Metabolomics data showed that 2, 8-DHQ, a gut microbe-generated metabolite, was markedly reduced by FPC but increased by inulin. 2, 8-DHQ is a species-specific aryl hydrocarbon receptor agonist and has known benefits in reducing glucose intolerance and fighting obesity [13, 61]. Additionally, glucose 6-phosphate, fructose 6-phosphate, galactose 6-phosphate, and sugar alcohols xylose and lyxose were reduced due to FPC diet intake. Conversely, inulin supplementation increased the abundance of sugar alcohols, which have lower caloric value, clearly indicating increased fermentation. Moreover, inulin increased the production of butyrate, which can be an energy source for gut epithelial cell renewal. ChemRICH analysis showed FPC diet-fed mice had decreased hexose phosphates, purine nucleosides, and pyrimidinones, which were all increased with inulin supplementation.

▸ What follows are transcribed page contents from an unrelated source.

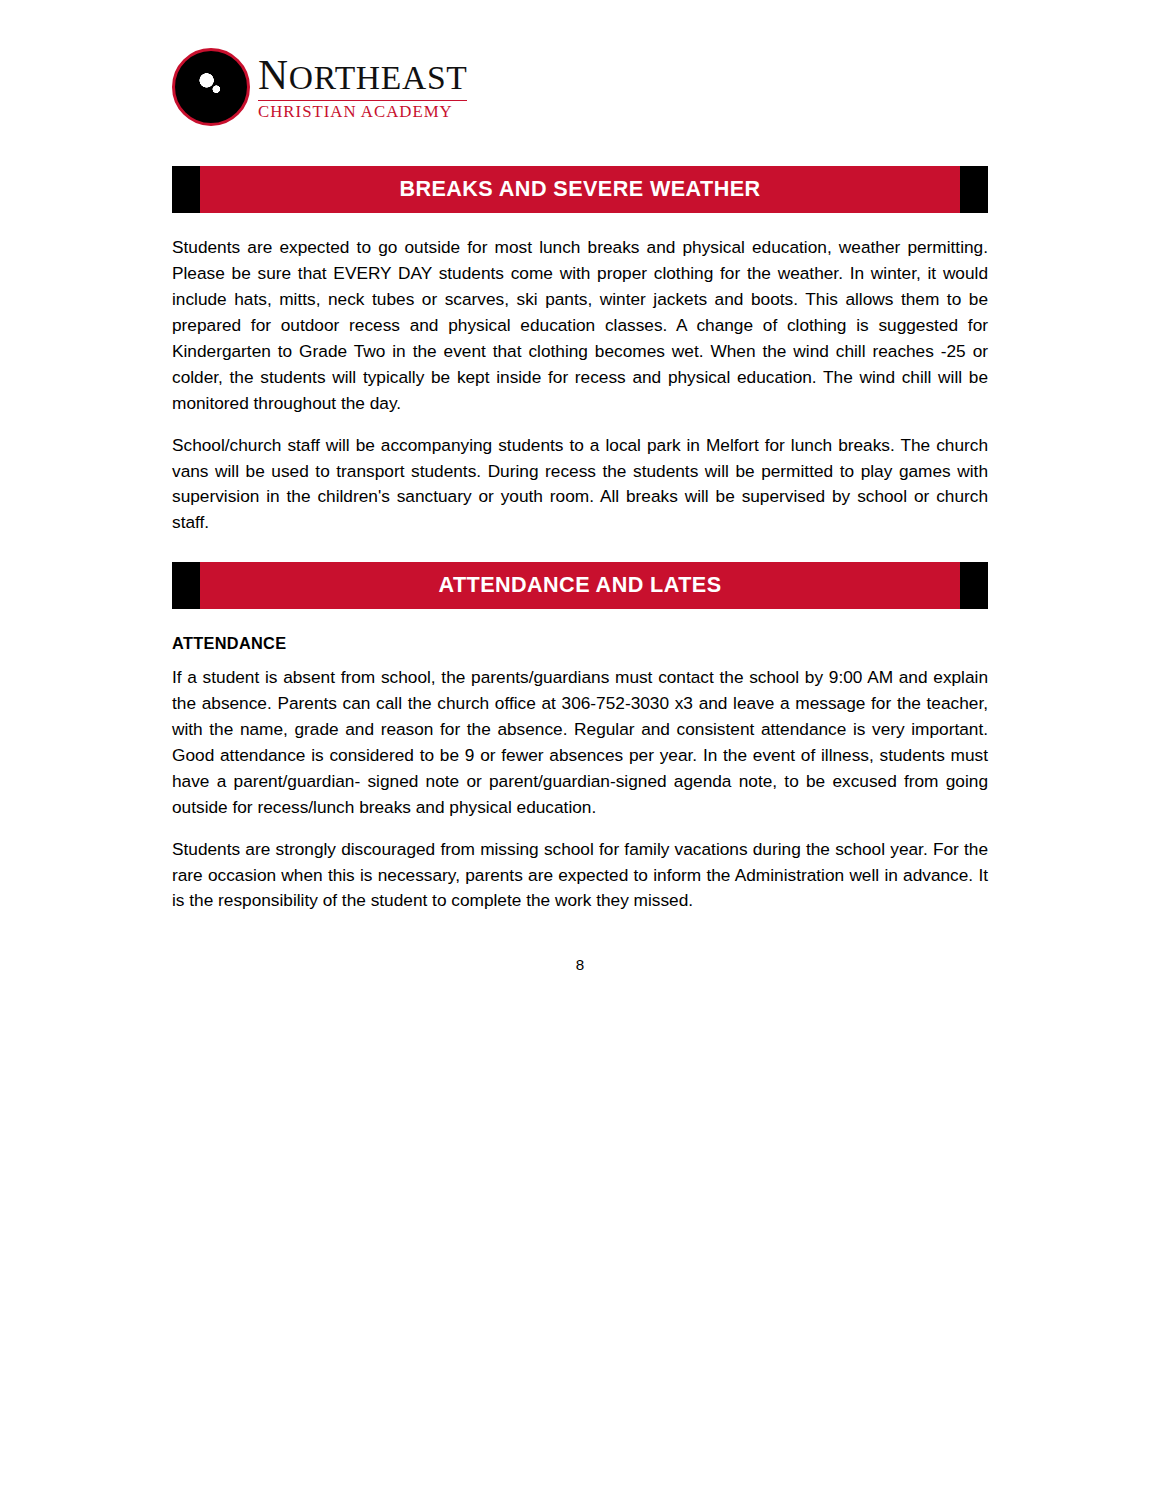NORTHEAST
CHRISTIAN ACADEMY
BREAKS AND SEVERE WEATHER
Students are expected to go outside for most lunch breaks and physical education, weather permitting. Please be sure that EVERY DAY students come with proper clothing for the weather. In winter, it would include hats, mitts, neck tubes or scarves, ski pants, winter jackets and boots. This allows them to be prepared for outdoor recess and physical education classes. A change of clothing is suggested for Kindergarten to Grade Two in the event that clothing becomes wet. When the wind chill reaches -25 or colder, the students will typically be kept inside for recess and physical education. The wind chill will be monitored throughout the day.
School/church staff will be accompanying students to a local park in Melfort for lunch breaks. The church vans will be used to transport students. During recess the students will be permitted to play games with supervision in the children's sanctuary or youth room. All breaks will be supervised by school or church staff.
ATTENDANCE AND LATES
ATTENDANCE
If a student is absent from school, the parents/guardians must contact the school by 9:00 AM and explain the absence. Parents can call the church office at 306-752-3030 x3 and leave a message for the teacher, with the name, grade and reason for the absence. Regular and consistent attendance is very important. Good attendance is considered to be 9 or fewer absences per year. In the event of illness, students must have a parent/guardian- signed note or parent/guardian-signed agenda note, to be excused from going outside for recess/lunch breaks and physical education.
Students are strongly discouraged from missing school for family vacations during the school year. For the rare occasion when this is necessary, parents are expected to inform the Administration well in advance. It is the responsibility of the student to complete the work they missed.
8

Hexose phosphate molecules are key molecules in the pentose phosphate pathway which generates NADPH used in fatty acid biosynthesis [62]. Moreover, inulin-supplemented mice also had increased trans-4-hydroxyproline, which is implicated in wound healing [63] and β-Sitosterol, which boosts immunity [64]. Furthermore, isothreonic acid, a metabolite of vitamin C, and adenine, known as vitamin B4, were all elevated in the cecum of inulin-fed mice.
Metabolites such as palmitic acid are increased in neurodegenerative diseases such as Parkinson’s disease and Alzheimer’s disease [65]. Certain fatty acids such as monostearin, palmitic acid, arachidonic acid (phospholipids), stearic acid, zymosterol, and D-Erythrosphingosine, which clustered together, were positively correlated with FPC diet-increased microbiota Dorea, Parasutterella, Enterococcus, Allobaculum, Olsenella, and Holdemanella and negatively associated with inulin-increased Lactobacillus and Eisenbergiella. Thus, gut microbes likely altered the production of neurotransmitter-related metabolites and affected neural function.